┏━━

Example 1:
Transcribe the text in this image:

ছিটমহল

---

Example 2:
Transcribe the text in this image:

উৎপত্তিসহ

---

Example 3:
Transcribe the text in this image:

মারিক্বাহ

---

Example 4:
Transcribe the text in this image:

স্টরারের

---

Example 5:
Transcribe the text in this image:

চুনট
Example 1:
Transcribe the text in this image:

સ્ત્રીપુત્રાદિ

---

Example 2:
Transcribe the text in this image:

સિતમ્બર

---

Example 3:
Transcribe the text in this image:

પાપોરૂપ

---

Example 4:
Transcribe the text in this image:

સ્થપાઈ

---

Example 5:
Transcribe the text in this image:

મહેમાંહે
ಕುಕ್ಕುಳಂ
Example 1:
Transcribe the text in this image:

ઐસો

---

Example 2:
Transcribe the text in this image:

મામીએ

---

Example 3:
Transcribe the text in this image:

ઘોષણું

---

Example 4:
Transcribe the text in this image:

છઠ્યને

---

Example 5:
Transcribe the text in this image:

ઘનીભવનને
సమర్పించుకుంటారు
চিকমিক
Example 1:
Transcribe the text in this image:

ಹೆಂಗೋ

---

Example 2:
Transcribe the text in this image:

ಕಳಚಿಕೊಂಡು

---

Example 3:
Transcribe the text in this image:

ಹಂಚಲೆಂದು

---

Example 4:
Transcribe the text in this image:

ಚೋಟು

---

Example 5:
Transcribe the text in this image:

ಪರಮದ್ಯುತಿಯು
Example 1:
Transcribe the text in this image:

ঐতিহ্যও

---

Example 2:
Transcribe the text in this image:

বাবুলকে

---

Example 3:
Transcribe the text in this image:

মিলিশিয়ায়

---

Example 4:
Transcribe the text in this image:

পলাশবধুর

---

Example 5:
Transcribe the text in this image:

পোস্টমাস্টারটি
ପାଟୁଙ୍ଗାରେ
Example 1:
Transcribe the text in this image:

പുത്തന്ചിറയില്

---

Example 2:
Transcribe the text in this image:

┗━━

--- BRIEF ---
Retype the material exactly, including every line.

--- TASK OUTPUT ---
Example 1:
Transcribe the text in this image:

ছিটমহল

---

Example 2:
Transcribe the text in this image:

উৎপত্তিসহ

---

Example 3:
Transcribe the text in this image:

মারিক্বাহ

---

Example 4:
Transcribe the text in this image:

স্টরারের

---

Example 5:
Transcribe the text in this image:

চুনট
Example 1:
Transcribe the text in this image:

સ્ત્રીપુત્રાદિ

---

Example 2:
Transcribe the text in this image:

સિતમ્બર

---

Example 3:
Transcribe the text in this image:

પાપોરૂપ

---

Example 4:
Transcribe the text in this image:

સ્થપાઈ

---

Example 5:
Transcribe the text in this image:

મહેમાંહે
ಕುಕ್ಕುಳಂ
Example 1:
Transcribe the text in this image:

ઐસો

---

Example 2:
Transcribe the text in this image:

મામીએ

---

Example 3:
Transcribe the text in this image:

ઘોષણું

---

Example 4:
Transcribe the text in this image:

છઠ્યને

---

Example 5:
Transcribe the text in this image:

ઘનીભવનને
సమర్పించుకుంటారు
চিকমিক
Example 1:
Transcribe the text in this image:

ಹೆಂಗೋ

---

Example 2:
Transcribe the text in this image:

ಕಳಚಿಕೊಂಡು

---

Example 3:
Transcribe the text in this image:

ಹಂಚಲೆಂದು

---

Example 4:
Transcribe the text in this image:

ಚೋಟು

---

Example 5:
Transcribe the text in this image:

ಪರಮದ್ಯುತಿಯು
Example 1:
Transcribe the text in this image:

ঐতিহ্যও

---

Example 2:
Transcribe the text in this image:

বাবুলকে

---

Example 3:
Transcribe the text in this image:

মিলিশিয়ায়

---

Example 4:
Transcribe the text in this image:

পলাশবধুর

---

Example 5:
Transcribe the text in this image:

পোস্টমাস্টারটি
ପାଟୁଙ୍ଗାରେ
Example 1:
Transcribe the text in this image:

പുത്തന്ചിറയില്

---

Example 2:
Transcribe the text in this image:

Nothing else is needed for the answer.